TASK DETAILS:
Each line from the one with "Swim (min), 17: 25 -> 14" through the last line of the records must be output exactly, both ends included.

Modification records
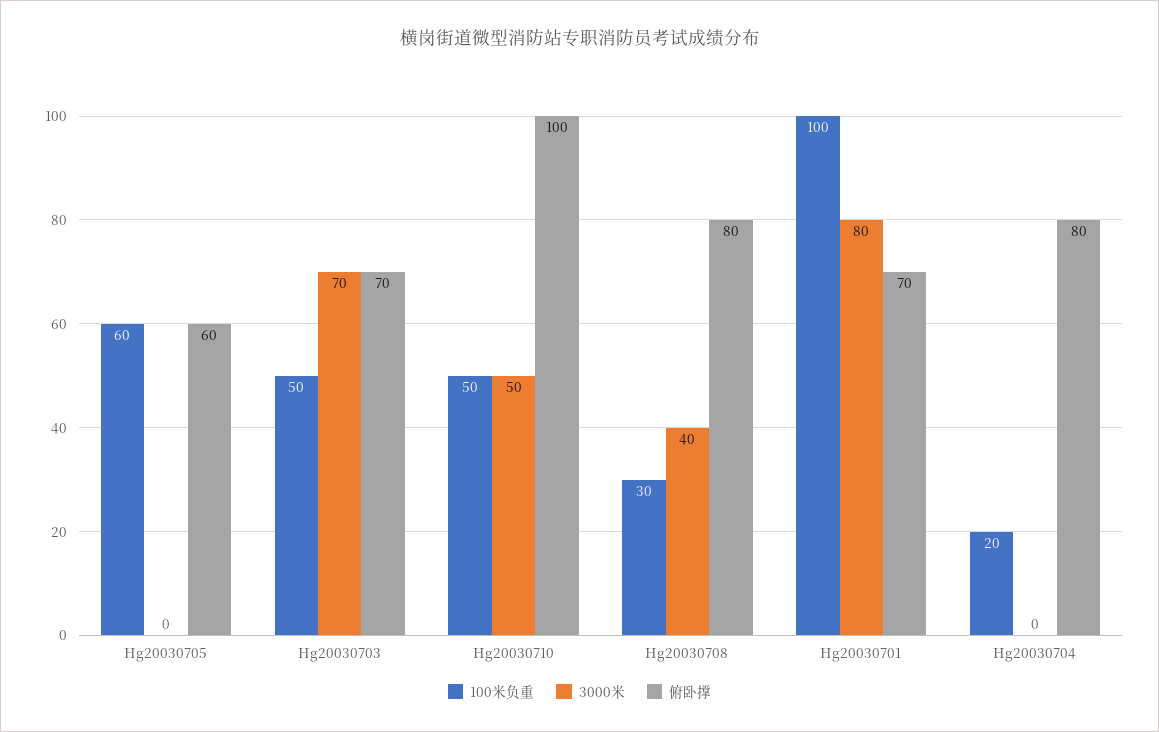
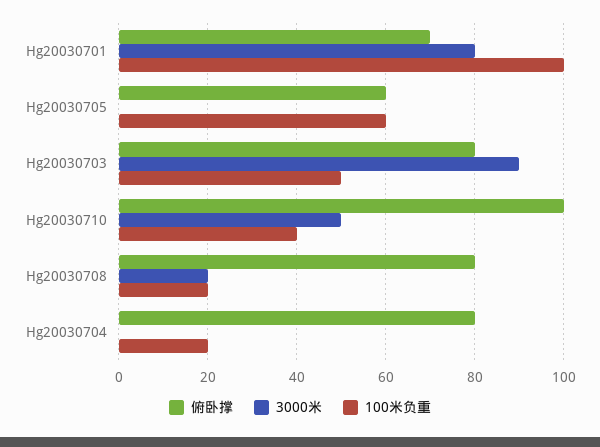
3000米, Hg20030703: 70 -> 90
俯卧撑, Hg20030703: 70 -> 80
100米负重, Hg20030710: 50 -> 40
100米负重, Hg20030708: 30 -> 20
3000米, Hg20030708: 40 -> 20

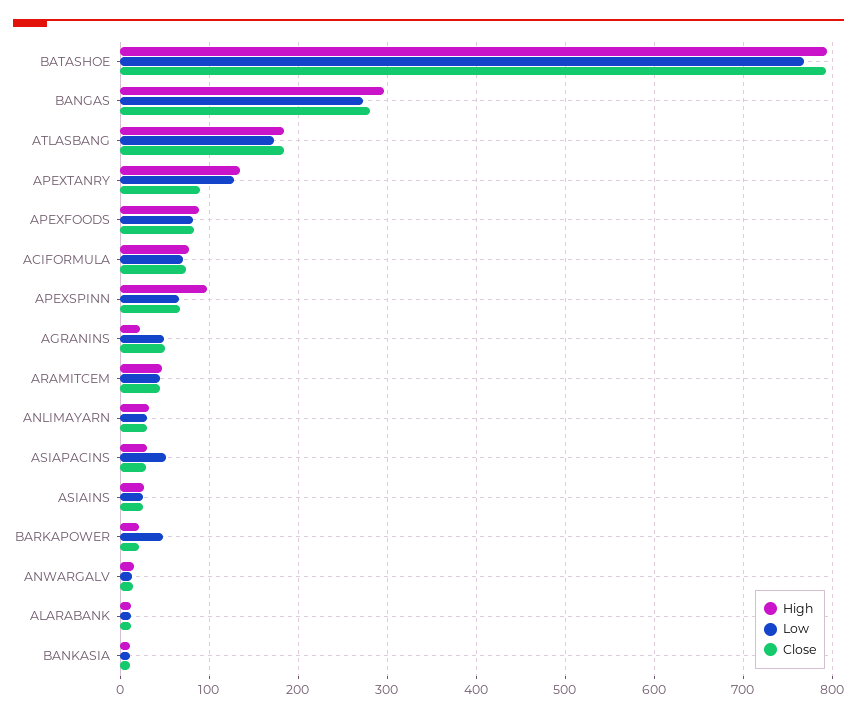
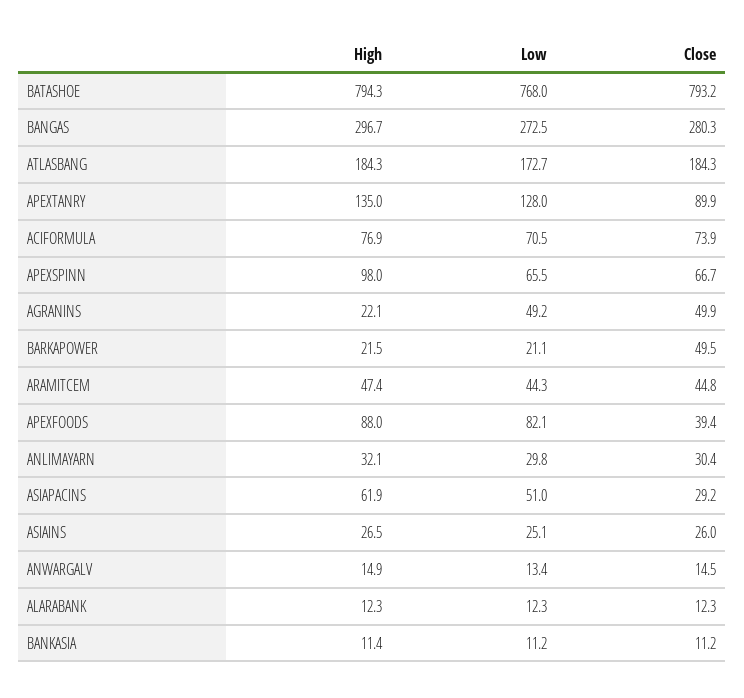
Close, APEXFOODS: 80 -> 39.4
High, ASIAPACINS: 30 -> 61.9
Low, BARKAPOWER: 50 -> 21.1
Close, BARKAPOWER: 20 -> 49.5

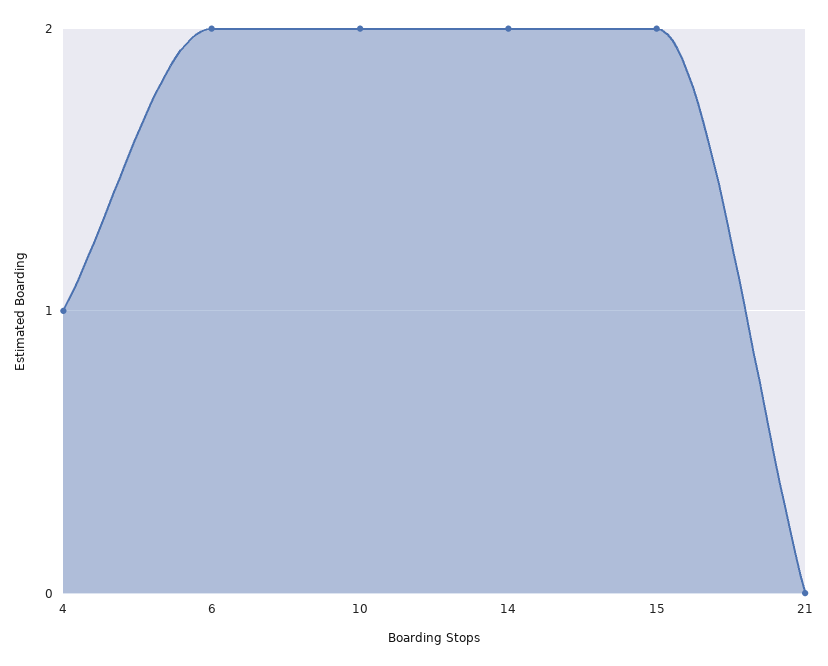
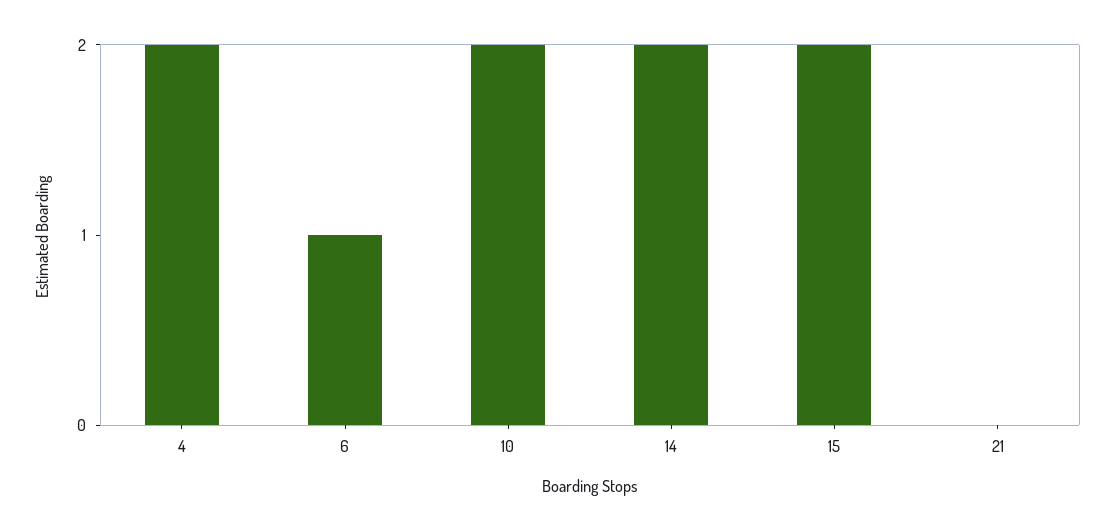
4: 1 -> 2
6: 2 -> 1

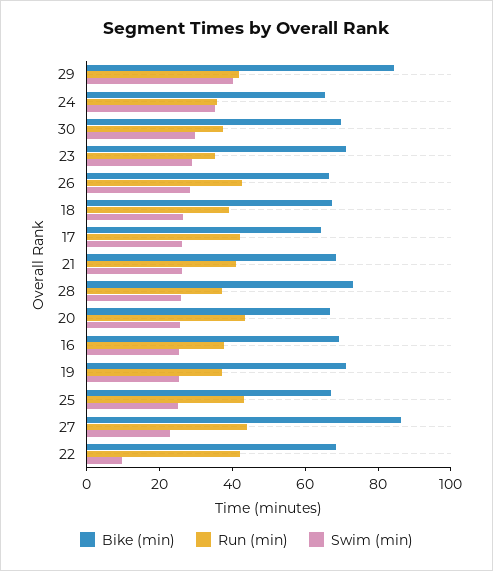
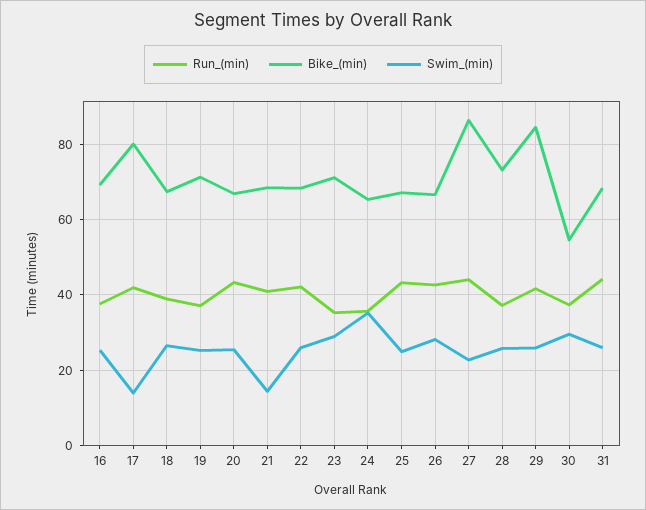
Swim (min), 29: 40 -> 26
Bike (min), 30: 70 -> 54
Bike (min), 17: 65 -> 80
Swim (min), 17: 25 -> 14
Swim (min), 21: 25 -> 14
Swim (min), 22: 10 -> 26
Run (min), 31: none -> 44
Bike (min), 31: none -> 68
Swim (min), 31: none -> 26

OUTPUT OF THE TASK:
Swim (min), 17: 25 -> 14
Swim (min), 21: 25 -> 14
Swim (min), 22: 10 -> 26
Run (min), 31: none -> 44
Bike (min), 31: none -> 68
Swim (min), 31: none -> 26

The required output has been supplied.